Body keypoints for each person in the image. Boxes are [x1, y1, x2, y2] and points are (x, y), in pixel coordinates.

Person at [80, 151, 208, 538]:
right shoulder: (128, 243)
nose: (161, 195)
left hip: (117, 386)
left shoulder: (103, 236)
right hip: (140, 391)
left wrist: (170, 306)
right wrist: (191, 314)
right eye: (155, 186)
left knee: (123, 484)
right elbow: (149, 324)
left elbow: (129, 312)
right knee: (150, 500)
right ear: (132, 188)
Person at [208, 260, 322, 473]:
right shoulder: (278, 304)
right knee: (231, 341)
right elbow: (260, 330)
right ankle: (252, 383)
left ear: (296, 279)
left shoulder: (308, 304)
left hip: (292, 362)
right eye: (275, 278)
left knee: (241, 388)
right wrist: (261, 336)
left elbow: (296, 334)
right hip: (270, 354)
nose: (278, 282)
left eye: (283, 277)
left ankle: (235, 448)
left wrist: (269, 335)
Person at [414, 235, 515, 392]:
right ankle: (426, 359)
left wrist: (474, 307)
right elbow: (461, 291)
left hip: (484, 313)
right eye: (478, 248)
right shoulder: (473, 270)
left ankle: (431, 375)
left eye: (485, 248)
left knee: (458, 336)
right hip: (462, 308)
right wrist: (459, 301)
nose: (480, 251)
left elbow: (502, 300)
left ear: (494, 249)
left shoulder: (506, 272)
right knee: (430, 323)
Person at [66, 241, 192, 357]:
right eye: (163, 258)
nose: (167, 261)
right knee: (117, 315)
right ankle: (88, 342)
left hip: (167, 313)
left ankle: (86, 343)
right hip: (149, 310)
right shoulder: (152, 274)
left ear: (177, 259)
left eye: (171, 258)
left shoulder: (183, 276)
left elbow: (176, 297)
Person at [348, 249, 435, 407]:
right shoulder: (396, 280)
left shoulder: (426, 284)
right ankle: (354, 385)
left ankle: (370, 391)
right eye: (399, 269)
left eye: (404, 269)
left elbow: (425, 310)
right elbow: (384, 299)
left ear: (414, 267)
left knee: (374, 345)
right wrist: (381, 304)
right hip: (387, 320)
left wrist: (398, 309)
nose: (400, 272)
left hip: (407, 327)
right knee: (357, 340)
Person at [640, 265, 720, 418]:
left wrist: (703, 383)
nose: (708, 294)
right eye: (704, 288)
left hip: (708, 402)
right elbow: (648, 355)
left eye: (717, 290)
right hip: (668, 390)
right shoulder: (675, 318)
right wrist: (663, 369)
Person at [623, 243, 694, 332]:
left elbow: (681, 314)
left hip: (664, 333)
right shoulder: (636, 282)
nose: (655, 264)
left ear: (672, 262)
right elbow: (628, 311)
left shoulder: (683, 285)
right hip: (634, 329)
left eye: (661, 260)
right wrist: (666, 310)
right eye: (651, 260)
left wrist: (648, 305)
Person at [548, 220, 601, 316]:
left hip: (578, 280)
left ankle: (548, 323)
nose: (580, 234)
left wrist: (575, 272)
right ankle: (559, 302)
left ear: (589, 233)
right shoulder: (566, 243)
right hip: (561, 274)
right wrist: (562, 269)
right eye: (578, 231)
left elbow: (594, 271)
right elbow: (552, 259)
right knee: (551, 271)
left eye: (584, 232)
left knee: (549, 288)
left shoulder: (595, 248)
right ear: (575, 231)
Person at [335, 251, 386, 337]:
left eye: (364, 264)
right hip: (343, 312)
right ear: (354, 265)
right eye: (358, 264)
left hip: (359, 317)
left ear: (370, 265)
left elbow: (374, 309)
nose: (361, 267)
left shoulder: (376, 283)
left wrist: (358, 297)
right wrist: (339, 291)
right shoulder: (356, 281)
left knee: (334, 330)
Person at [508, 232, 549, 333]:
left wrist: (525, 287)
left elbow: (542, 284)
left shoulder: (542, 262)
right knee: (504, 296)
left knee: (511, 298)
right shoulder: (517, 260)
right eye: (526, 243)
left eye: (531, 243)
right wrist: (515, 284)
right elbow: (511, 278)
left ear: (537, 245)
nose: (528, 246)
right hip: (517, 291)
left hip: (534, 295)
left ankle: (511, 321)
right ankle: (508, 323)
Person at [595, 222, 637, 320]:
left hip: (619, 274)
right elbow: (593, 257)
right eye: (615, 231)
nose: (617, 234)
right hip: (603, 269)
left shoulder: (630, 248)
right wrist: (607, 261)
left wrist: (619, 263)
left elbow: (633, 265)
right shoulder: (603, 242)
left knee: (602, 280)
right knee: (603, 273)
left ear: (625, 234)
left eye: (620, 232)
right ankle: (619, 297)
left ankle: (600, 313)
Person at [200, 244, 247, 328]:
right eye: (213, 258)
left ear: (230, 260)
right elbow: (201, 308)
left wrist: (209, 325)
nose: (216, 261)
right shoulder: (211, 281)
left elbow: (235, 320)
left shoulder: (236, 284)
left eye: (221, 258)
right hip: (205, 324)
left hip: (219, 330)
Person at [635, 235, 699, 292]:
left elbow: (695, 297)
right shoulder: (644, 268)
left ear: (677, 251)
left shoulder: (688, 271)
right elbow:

- - - - -

• _Your goal_
Your answer should consist solely of the lines above from the line with "nose: (528, 246)" to the line with "left ear: (677, 251)", both included, reproduced exactly.

• _Answer to this task_
nose: (528, 246)
right hip: (517, 291)
left hip: (534, 295)
left ankle: (511, 321)
right ankle: (508, 323)
Person at [595, 222, 637, 320]:
left hip: (619, 274)
right elbow: (593, 257)
right eye: (615, 231)
nose: (617, 234)
right hip: (603, 269)
left shoulder: (630, 248)
right wrist: (607, 261)
left wrist: (619, 263)
left elbow: (633, 265)
right shoulder: (603, 242)
left knee: (602, 280)
right knee: (603, 273)
left ear: (625, 234)
left eye: (620, 232)
right ankle: (619, 297)
left ankle: (600, 313)
Person at [200, 244, 247, 328]:
right eye: (213, 258)
left ear: (230, 260)
right elbow: (201, 308)
left wrist: (209, 325)
nose: (216, 261)
right shoulder: (211, 281)
left elbow: (235, 320)
left shoulder: (236, 284)
left eye: (221, 258)
right hip: (205, 324)
left hip: (219, 330)
Person at [635, 235, 699, 292]:
left elbow: (695, 297)
right shoulder: (644, 268)
left ear: (677, 251)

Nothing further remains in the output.